■ WHAT YOU NEED TO DO
Go to the line containing "index tip: (240, 238)" and return it and each line after it exactly, through the end of the data below, and nothing more.
── INFORMATION SUPPLIED
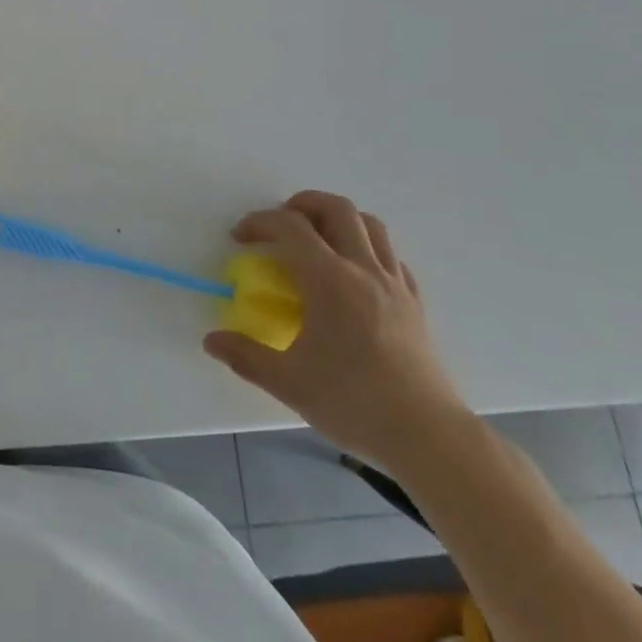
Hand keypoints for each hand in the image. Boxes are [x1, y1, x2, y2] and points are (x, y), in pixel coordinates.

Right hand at [203, 191, 470, 476]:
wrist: (430, 437)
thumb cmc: (354, 403)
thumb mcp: (288, 383)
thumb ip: (246, 356)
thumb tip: (211, 341)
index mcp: (329, 280)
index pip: (290, 227)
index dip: (259, 222)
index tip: (240, 238)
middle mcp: (364, 270)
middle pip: (337, 208)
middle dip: (302, 204)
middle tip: (280, 225)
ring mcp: (395, 285)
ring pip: (371, 225)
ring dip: (338, 220)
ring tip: (316, 240)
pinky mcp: (415, 304)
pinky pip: (392, 257)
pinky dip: (367, 249)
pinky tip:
────
■ YOUR SOLUTION
index tip: (240, 238)
middle mcp: (364, 270)
middle pip: (337, 208)
middle dip: (302, 204)
middle tip: (280, 225)
ring mcp: (395, 285)
ring pip: (371, 225)
ring dip: (338, 220)
ring tip: (316, 240)
pinky mcp: (415, 304)
pinky pip: (392, 257)
pinky dip: (367, 249)
pinky tip:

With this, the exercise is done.